The unit worked as a support group for soldiers on the battlefront and coordinated on security with Afghan governors and police and army members. The unit was spread out among seven bases, that were targets of multiple rocket attacks.
"It was enormous to know we have family here and believers here that thought well of us and the cause," said Chaplain Maj. George Johnson, the pastor of sister church St. Paul AME Church in Waco, who also was deployed.
Johnson, who totes around his Bible in a camouflage book cover, attributed the safe return "to all the grace and providence of God." His assignment to Afghanistan is what spurred the congregation to adopt the unit.
It was the second time the church adopted a unit. The congregation prayed for and sent care packages to the U.S. Army's 416th Facilities Engineer Group, which was stationed in Afghanistan for a year and returned, without injury or death, in 2004. A congregation member was in that unit.
As with the first group, the church specifically asked that each member of the 111th group return "whole, safe, unscathed and unscarred," said Linda Connor, an associate minister at Grant.
U.S. Sen. John Cornyn, R-Texas, also made presentations to Stevens and church members for their support of the military.
"I'm proud that we have people who are supportive not just of the troops, but the families. . .who worry about them," Cornyn said. "I think it deserves recognition and hope people will see fit to follow their role."

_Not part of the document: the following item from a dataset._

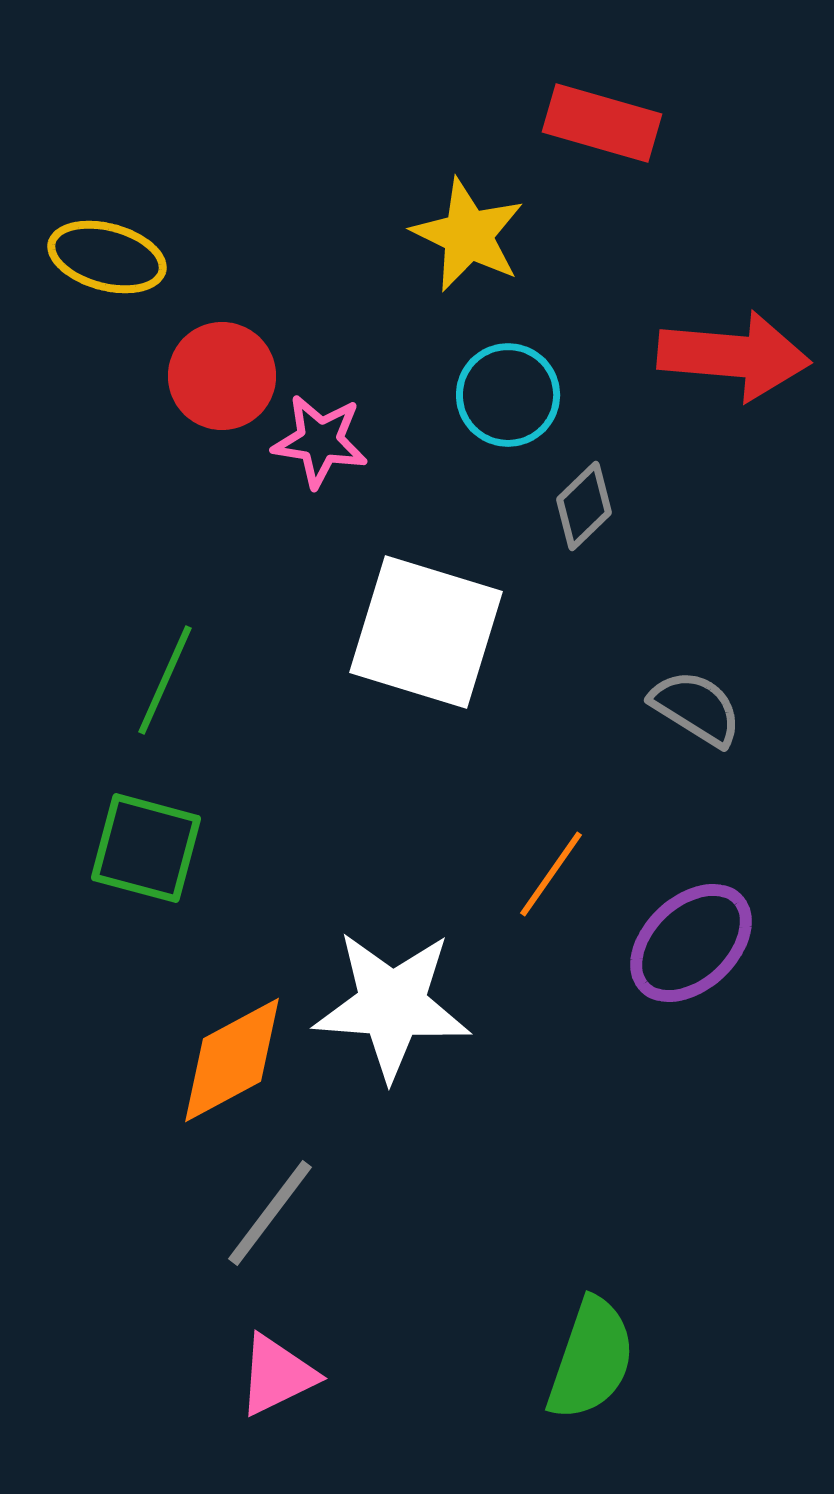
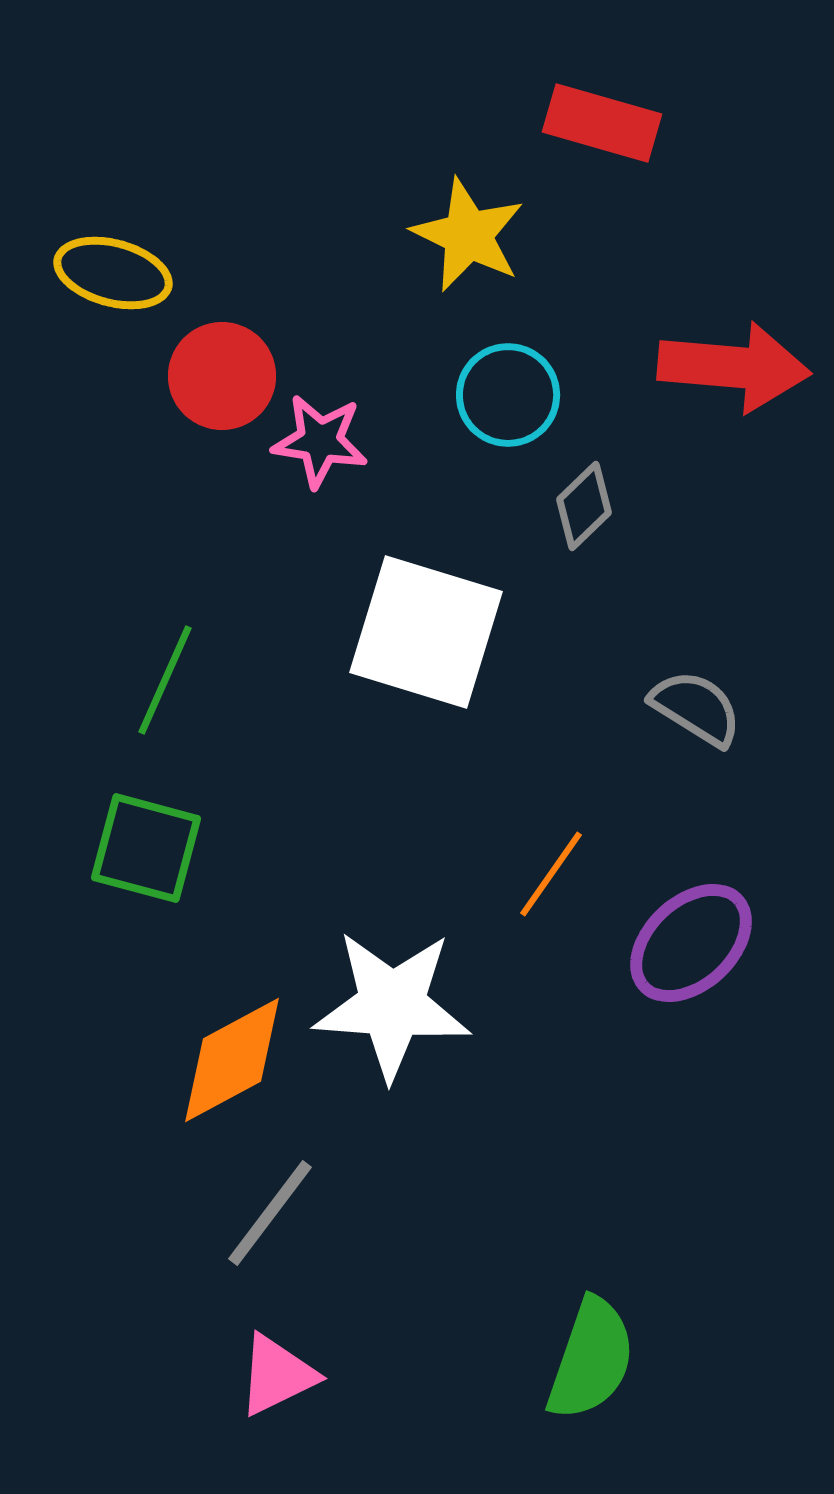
yellow ellipse: moved 6 px right, 16 px down
red arrow: moved 11 px down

The deployment of Chaplain Maj. George Johnson, right, pastor of Grant AME Worship Center's sister church in Waco, spurred the Austin congregation to adopt the 111th Area Support Group.
She's right. Why is that guy not at Gitmo?
Ping to the Canteen.
I was wondering what that comment was about the first time.

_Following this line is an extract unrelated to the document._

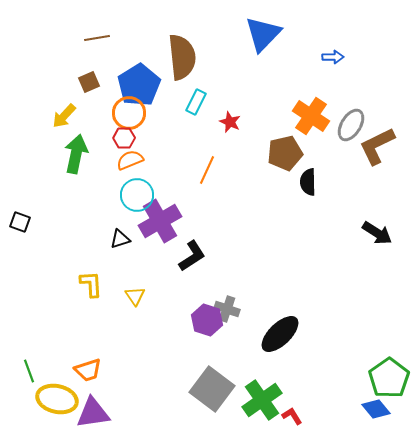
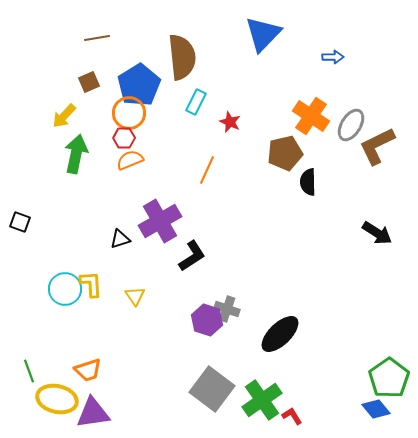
cyan circle: moved 72 px left, 94 px down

Prayers heard. Thank God those men all came home safe. Good article.
I forgot to add a comment on the original post. Two members of that unit work in my shop and I personally know over half of the troops. I was in that unit back in the late 80s.
That is sooooooo cool!!!
God bless them. Our troops and our President need daily prayers. I hope these people lifted both up to God.
Great article, Arrow! Thank God for these heroes!